Exercise 1:
Please copy the passage on failing to register as a sex offender word for word, starting at "Time behind bars" and ending at "57 months of confinement.".
Exercise 2:
Write the next part of the passage on failing to register as a sex offender, picking up after its final sentence.

Text section:
= = = = =

Certainly, no one wants to be required to register as a sex offender. It’s unpleasant, embarrassing, and surprisingly bureaucratic. But neglecting your duty to register can result in serious consequences that may have a long-term effect on your future and your ability to move on with your life.
It is therefore extremely important to understand what your registration obligations are and how to comply with them. For more information on this, take a look at our earlier blog post on registering as a sex offender in Washington.
Failure to Register is Also a Crime
Under Washington law, failure to fulfill your legal obligation to register is itself a crime, for which you can be sentenced to jail time. If you knowingly fail to register—that is, you knew you were required to register but did not—you could be charged with either a felony or a gross misdemeanor, depending on the underlying offense. When the underlying sex offense is a Washington or out-of-state felony, then failure to register (FTR) is a felony. When the underlying sex offense is a gross misdemeanor or a non-felony out-of-state offense, then FTR is a gross misdemeanor.
Time behind bars would depend on the number of failures to register on your record. The first FTR is 0-12 months of confinement. All subsequent failures, however, are Level II offenses, and depending on your offender score, failure to register could mean anywhere from 0 to 57 months of confinement.

= = = = =

Data records:
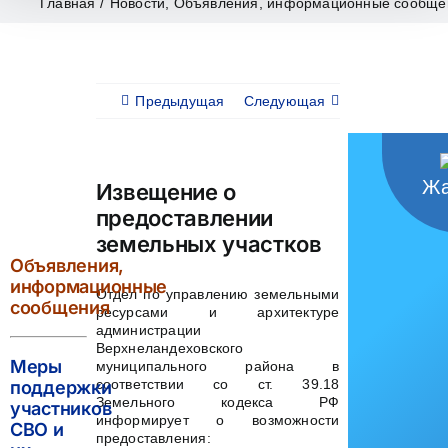
Главная
/
Новости
,
Объявления, информационные сообще
Предыдущая
Следующая
Жа
Извещение о
предоставлении
земельных участков
Объявления,
информационные
Отдел по управлению земельными
сообщения
ресурсами и архитектуре
администрации
Верхнеландеховского
Меры
муниципального района в
соответствии со ст. 39.18
поддержки
Земельного кодекса РФ
участников
информирует о возможности
СВО и
предоставления:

= = = = =

Answer 1:
Time behind bars would depend on the number of failures to register on your record. The first FTR is 0-12 months of confinement. All subsequent failures, however, are Level II offenses, and depending on your offender score, failure to register could mean anywhere from 0 to 57 months of confinement.

Answer 2:
Other Consequences of Failure to Register
Defendants who fail to register are required by law to submit a DNA sample, both because of a FTR conviction and because DNA samples are already mandatory for everyone required to register as a sex offender.
FTR felony convictions are not eligible for DOSA (Drug Offender Sentencing Alternative) or SSOSA (Sex Offender Sentencing Alternative) sentences because the underlying sex offense is a disqualification for these sentencing alternatives.
However, the court may impose an enhanced CCAP (community center for alternative programs—a county jail alternative) on a first-time felony or gross misdemeanor FTR conviction. To qualify, you must be able to attend classes each weekday. A first-time felony or gross demeanor FTR conviction may also be eligible for electronic home detention, but not eligible for any subsequent FTR convictions.
Where Can You Register in King County?
The best way to avoid an FTR conviction is to be diligent about complying with your duty to register. The only location in King County to register is the King County Sheriff’s Office, located on the first floor of the King County Courthouse (516 Third Avenue, Seattle). Registration is available Monday through Friday from 8:30 AM to 4:00 PM.
Offenders cannot register at the Kent Regional Justice Center, the Department of Corrections, or with local police departments. Some mail-in registration is permitted under certain (but not all) circumstances as defined by law.
You can also contact the Registered Sex Offender Unit of the King County Sheriff’s Office by phone at 206-205-7948.
Where to Register in Other Counties in Washington
Registration in Washington State is handled at the county level, meaning you will need to register (in person) in the county where you reside, and (if different) in the county where you work or go to school. If you live in another state but work or go to school in Washington, you will still need to register in the applicable Washington county.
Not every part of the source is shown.